Lista de tareas:
1) Indica si cada afirmación concuerda con el texto: (a) quien narra se quita el calzado antes de meterse en el agua; (b) en el centro del semicírculo de la playa se levanta un roquedal; (c) la escena transcurre a mediodía. Responde sí o no a cada una y cita literalmente las palabras del texto que lo deciden.
2) Transcribe sin cambios el fragmento del texto que va desde "Y no dejamos" hasta "llevarse un susto.".

Texto:
Y no dejamos atrás Buelna, sino que descendemos a la playa conocida como Caprichosa. Hay una última luz dorada de atardecer que suaviza más la arena y la hace espejear, húmeda, cada vez que el mar se retira. En el centro del semicírculo se alza desafiante un roquedal cuya base es lamida por las olas, caricias que en otros momentos serán embates de temporal que acabarán por derribarlo un día. Me descalzo y me adentro un poco en el agua. Una ola más intensa, que anuncia el cambio de la marea, hace que me moje el pantalón. Lo de la pleamar en estas playas ha de ser para conocerlo bien para no llevarse un susto.

Lista de registros:
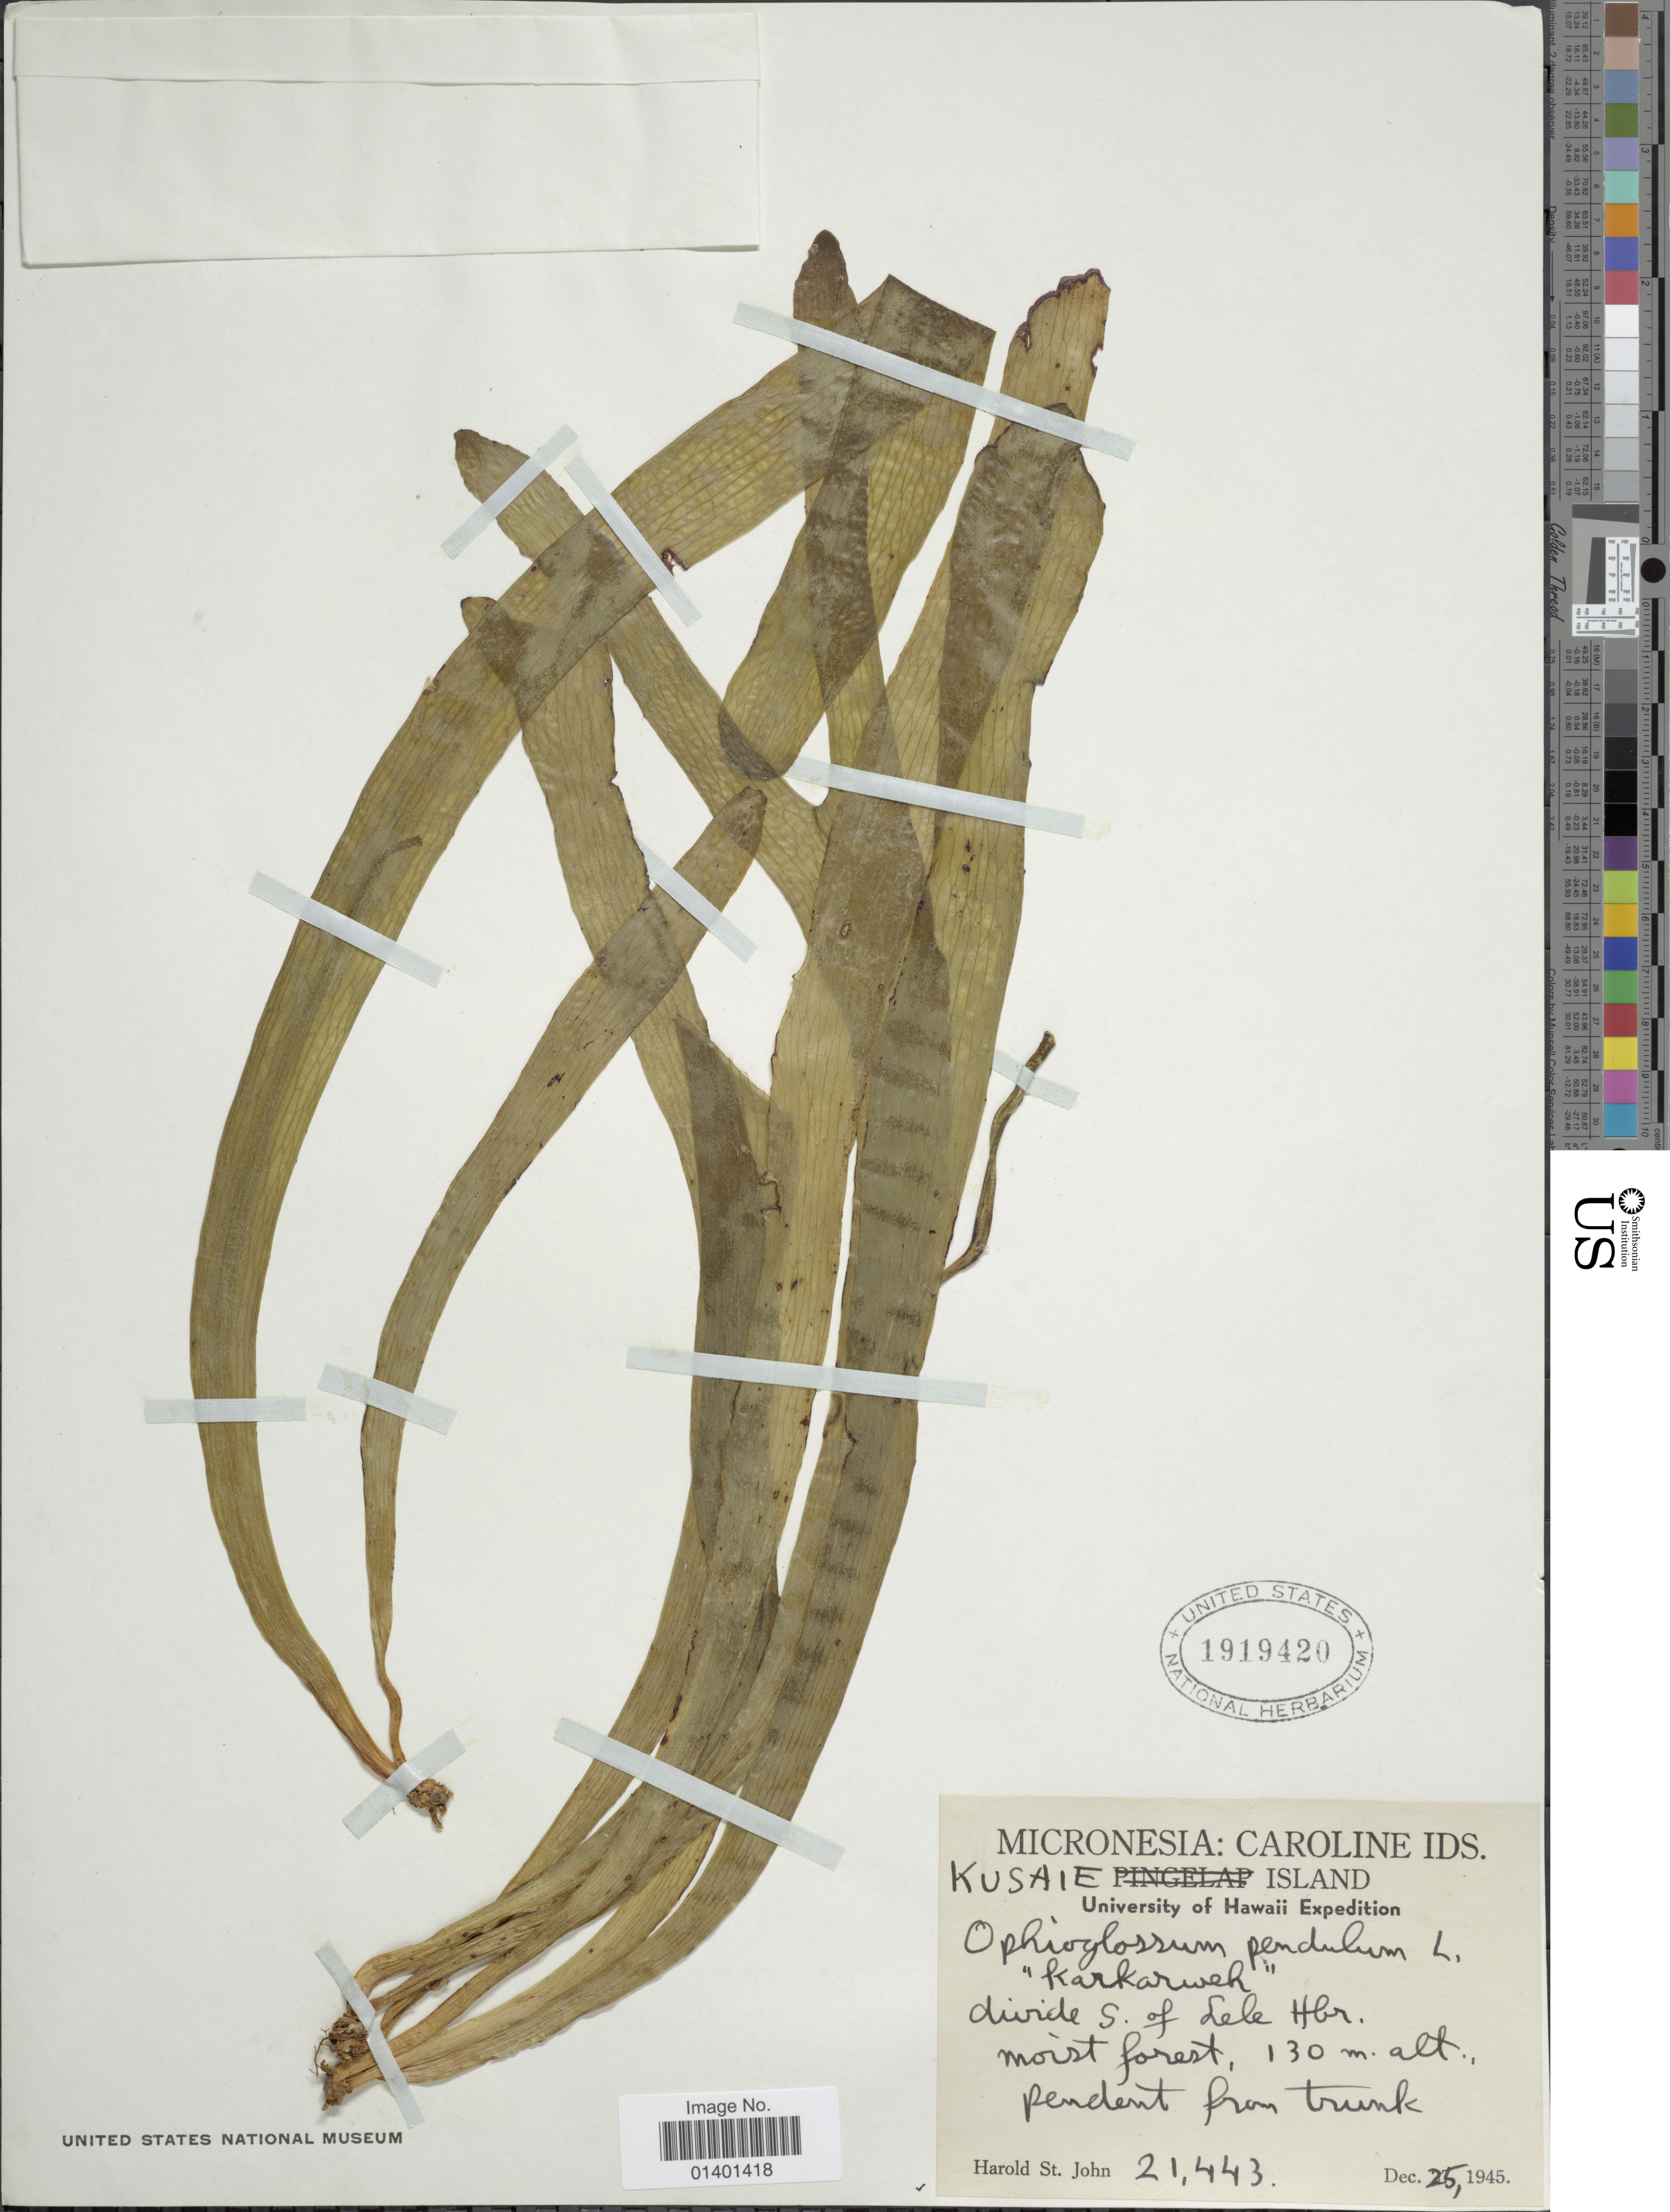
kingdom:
==
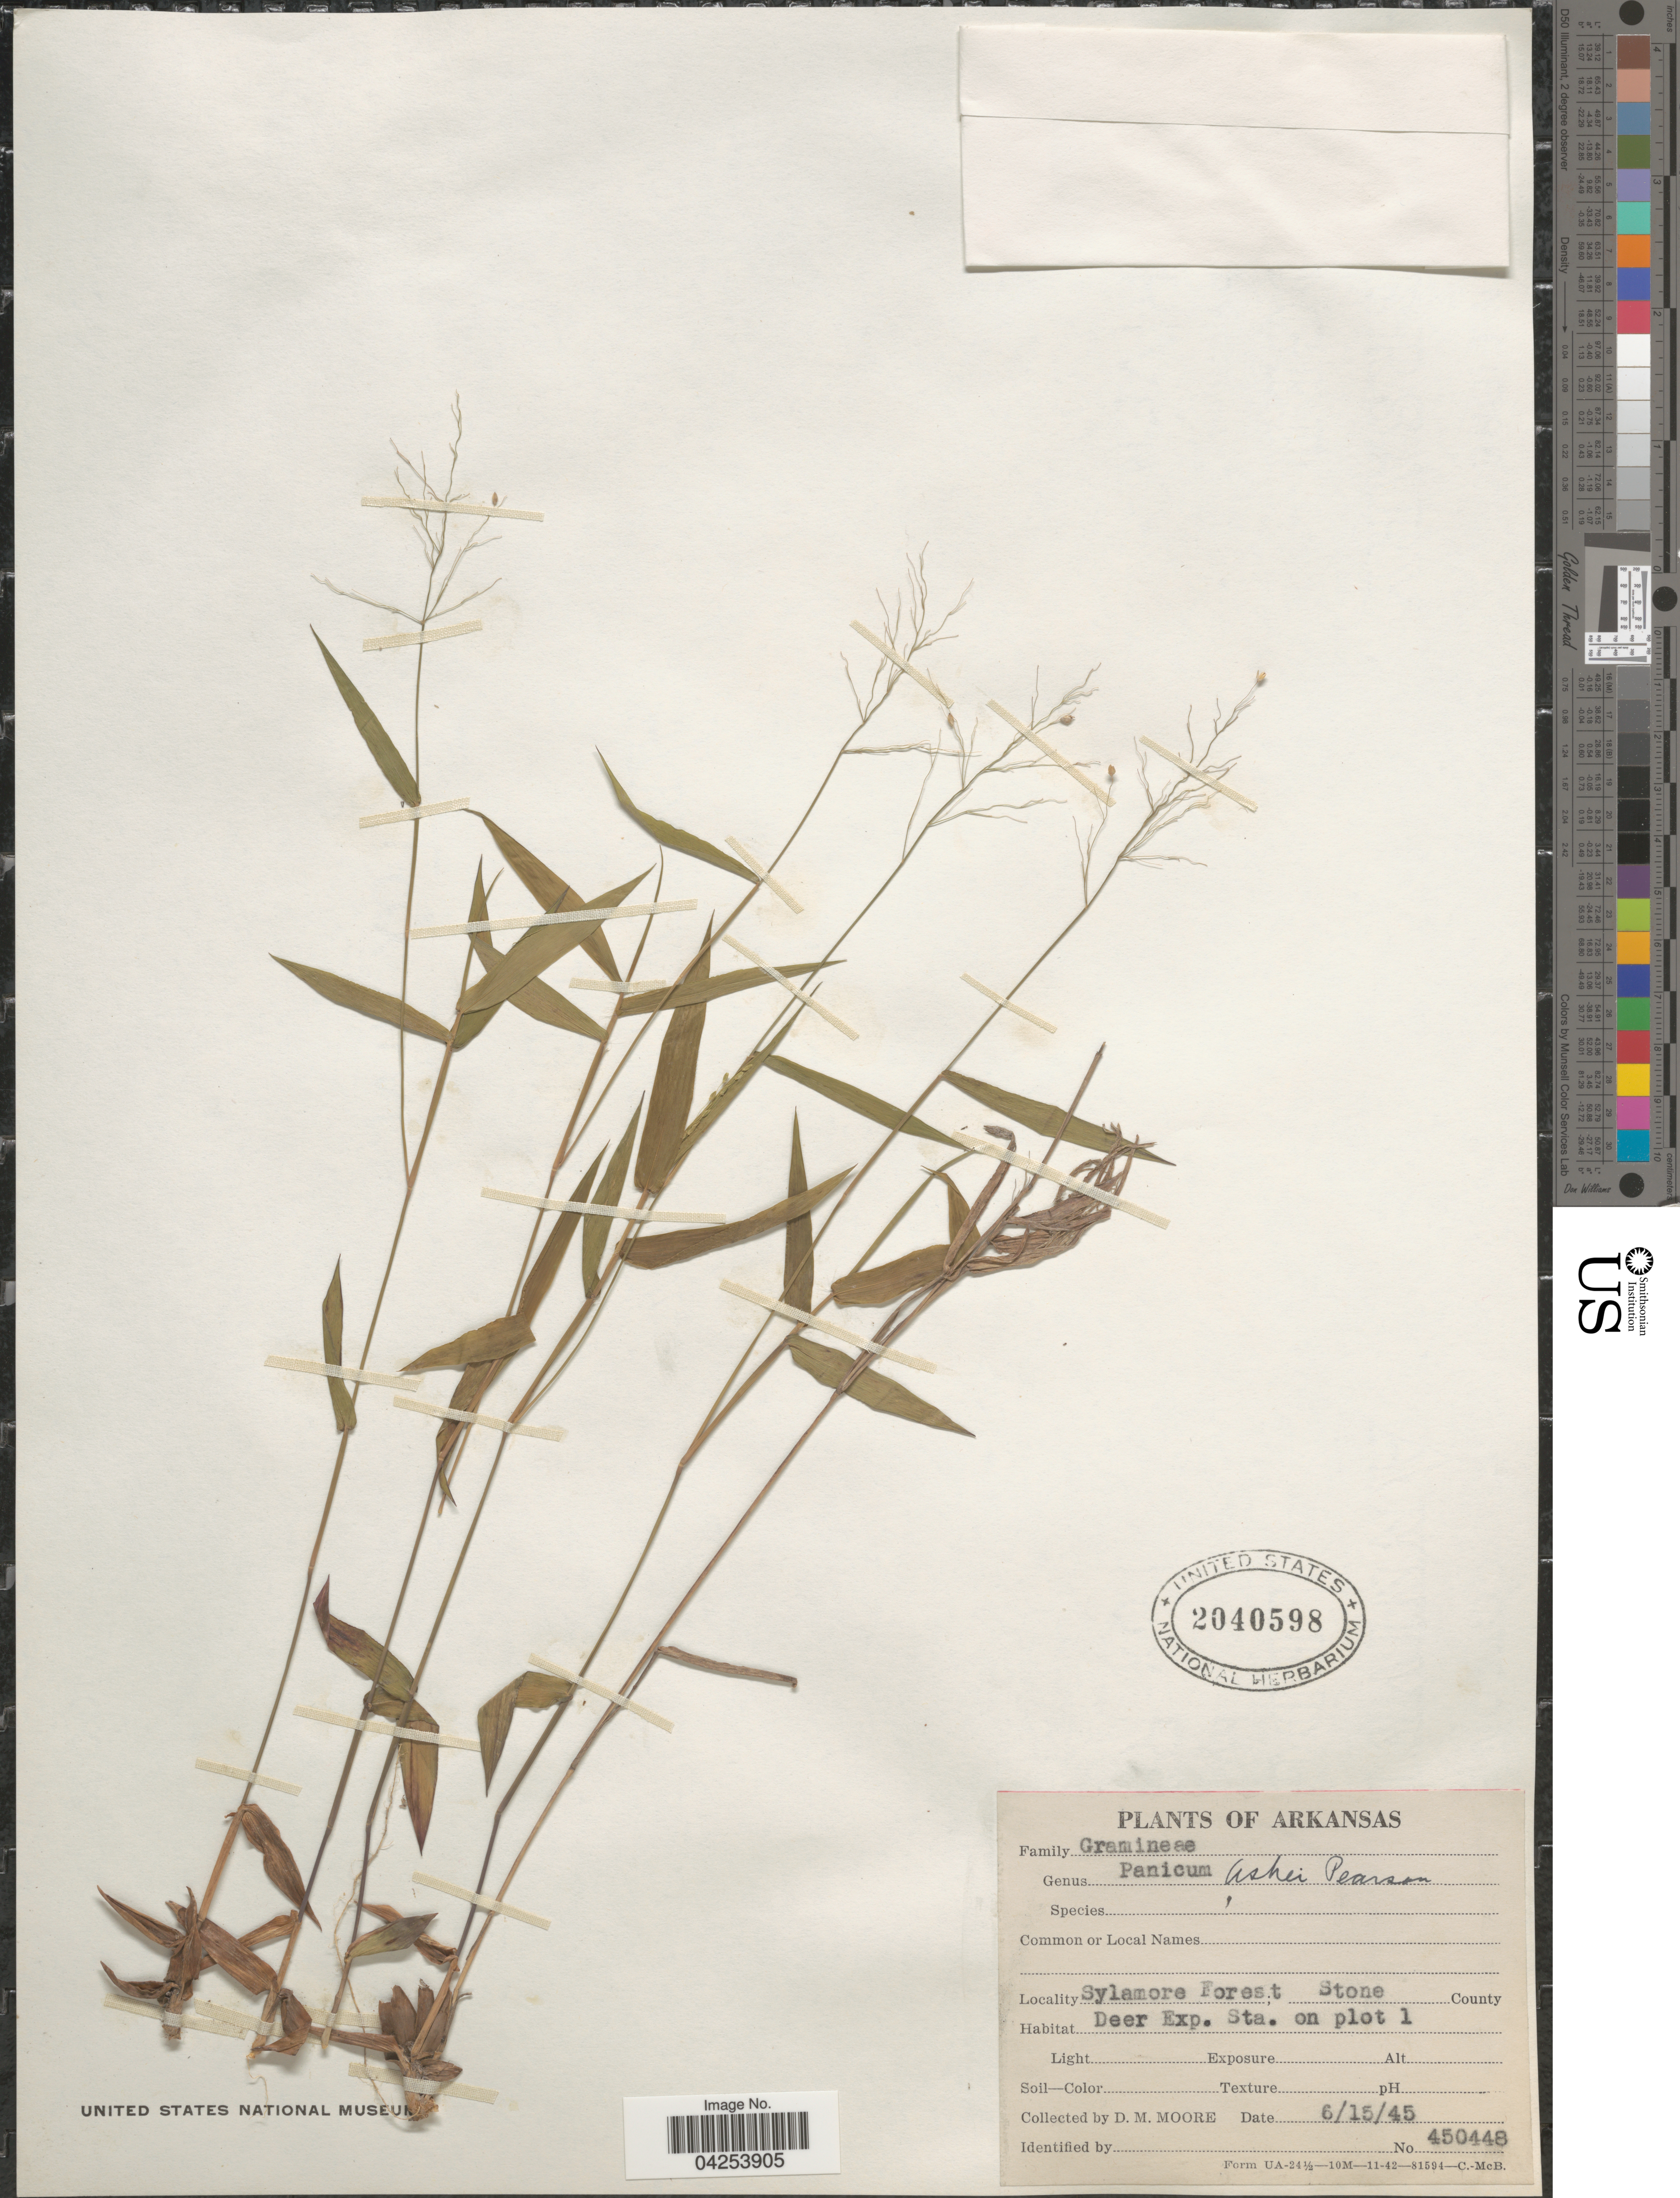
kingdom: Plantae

Respuestas por tarea:
1)
(a) Sí: "Me descalzo y me adentro un poco en el agua."
(b) Sí: "En el centro del semicírculo se alza desafiante un roquedal".
(c) No: "Hay una última luz dorada de atardecer".

2)
Y no dejamos atrás Buelna, sino que descendemos a la playa conocida como Caprichosa. Hay una última luz dorada de atardecer que suaviza más la arena y la hace espejear, húmeda, cada vez que el mar se retira. En el centro del semicírculo se alza desafiante un roquedal cuya base es lamida por las olas, caricias que en otros momentos serán embates de temporal que acabarán por derribarlo un día. Me descalzo y me adentro un poco en el agua. Una ola más intensa, que anuncia el cambio de la marea, hace que me moje el pantalón. Lo de la pleamar en estas playas ha de ser para conocerlo bien para no llevarse un susto.